* What this task involves: All lines from the one containing "35 1115 1311" through the final line of the listing below are to be retyped exactly; nothing else goes in the result.

******

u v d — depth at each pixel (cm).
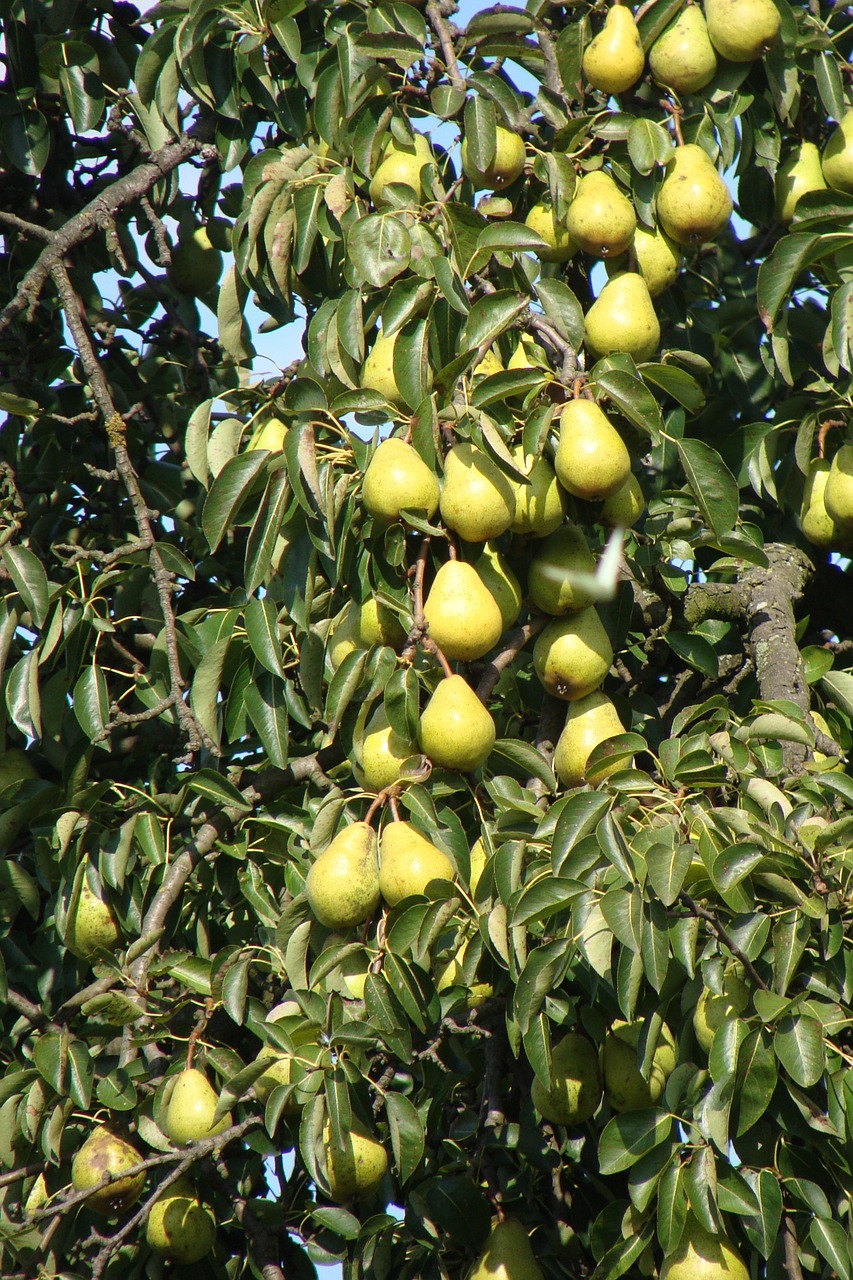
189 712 1318
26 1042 1530
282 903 1433
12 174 1745
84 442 1708
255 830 1414
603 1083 1200
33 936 1639
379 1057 1223
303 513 1222
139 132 1656
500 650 1187
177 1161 1217
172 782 1491
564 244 1362
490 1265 1220
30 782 1502
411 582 1142
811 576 1491
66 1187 1309
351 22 1418
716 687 1505
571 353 1169
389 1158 1323
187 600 1708
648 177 1342
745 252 1667
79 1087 1256
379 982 1074
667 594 1344
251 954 1334
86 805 1393
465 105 1313
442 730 1080
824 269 1333
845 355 1285
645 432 1119
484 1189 1295
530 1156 1304
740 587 1436
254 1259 1316
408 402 1153
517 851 1056
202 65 1491
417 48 1337
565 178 1322
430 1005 1080
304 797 1407
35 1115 1311
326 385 1284
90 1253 1380
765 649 1351
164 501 1734
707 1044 1042
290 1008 1187
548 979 1017
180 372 1811
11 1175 1310
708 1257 1045
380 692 1157
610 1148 1034
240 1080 1112
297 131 1507
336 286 1427
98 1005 1230
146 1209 1166
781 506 1468
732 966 1041
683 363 1327
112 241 1491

******

* Answer for this exercise:
35 1115 1311
326 385 1284
90 1253 1380
765 649 1351
164 501 1734
707 1044 1042
290 1008 1187
548 979 1017
180 372 1811
11 1175 1310
708 1257 1045
380 692 1157
610 1148 1034
240 1080 1112
297 131 1507
336 286 1427
98 1005 1230
146 1209 1166
781 506 1468
732 966 1041
683 363 1327
112 241 1491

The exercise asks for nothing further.